FIGURE 3.

Superposition of the structure of M. tuberculosis VapBC-5 with its structural homologues. In all figures, M. tuberculosis VapB-5 is shown in green, M. tuberculosis VapC-5 is in magenta, Ngo FitA (34) is in orange, Ngo FitB (34) is in red, and Pae VapC (14) is in blue. A, ribbon diagram of the superimposed M. tuberculosis VapBC-5 and Pae VapC, which shows that the structure between these two homologues is conserved except for helix α-2 in VapBC-5 that is shifted. B, top view of the zoomed region showing the large displacement of M. tuberculosis VapC-5 helix α-2 compared with the corresponding helix in Pae VapC-5. The disorganized loop linkingα-1 toα-2 is represented as red broken lines.
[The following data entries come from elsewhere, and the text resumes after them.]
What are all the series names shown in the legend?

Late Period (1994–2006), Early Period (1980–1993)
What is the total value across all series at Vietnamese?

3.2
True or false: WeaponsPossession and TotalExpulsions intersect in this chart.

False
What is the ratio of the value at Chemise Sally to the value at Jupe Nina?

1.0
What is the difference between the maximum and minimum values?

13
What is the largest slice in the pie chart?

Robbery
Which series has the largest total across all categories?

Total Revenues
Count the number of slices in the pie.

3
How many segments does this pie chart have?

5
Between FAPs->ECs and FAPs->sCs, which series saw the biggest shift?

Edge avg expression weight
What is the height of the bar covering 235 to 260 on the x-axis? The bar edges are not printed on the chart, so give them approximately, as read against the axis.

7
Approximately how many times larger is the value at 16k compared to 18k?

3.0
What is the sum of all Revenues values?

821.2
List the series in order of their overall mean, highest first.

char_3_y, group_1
C, ribbon diagram of the superimposed structures. The structure of the toxins in these different structural homologues is conserved whereas their respective cognates differ. D, zoom of the acidic cavity of the superimposed structures. It shows that Arg-112 from M. tuberculosis VapC-5 and Arg-68 from Ngo FitA both form hydrogen bonds with a residue that belongs to the active site and thus Arg-112 could play an indirect role in the mechanism of inhibition of the toxin. Residues from M. tuberculosis VapB-5 are shown as green sticks, those from M. tuberculosis VapC-5 are shown in yellow, Arg-68 from Ngo FitA is in orange, and active site residues from Ngo FitB are shown as red sticks. E, stereoview of the superposition of the putative active site residues of M. tuberculosis VapC-5 with the active site residues and magnesium ions of endo and exonuclease FEN-1 (31). Residues from M. tuberculosis VapC-5 are shown as yellow sticks, and active site residues and magnesium ions from endo and exonuclease FEN-1 are shown as gray sticks and green spheres, respectively. The conservation of most of the residues that bind the magnesium ions suggests that M. tuberculosis VapC-5 catalytic mechanism could involve the two metal ions as suggested by the mechanism of FEN-1 nuclease.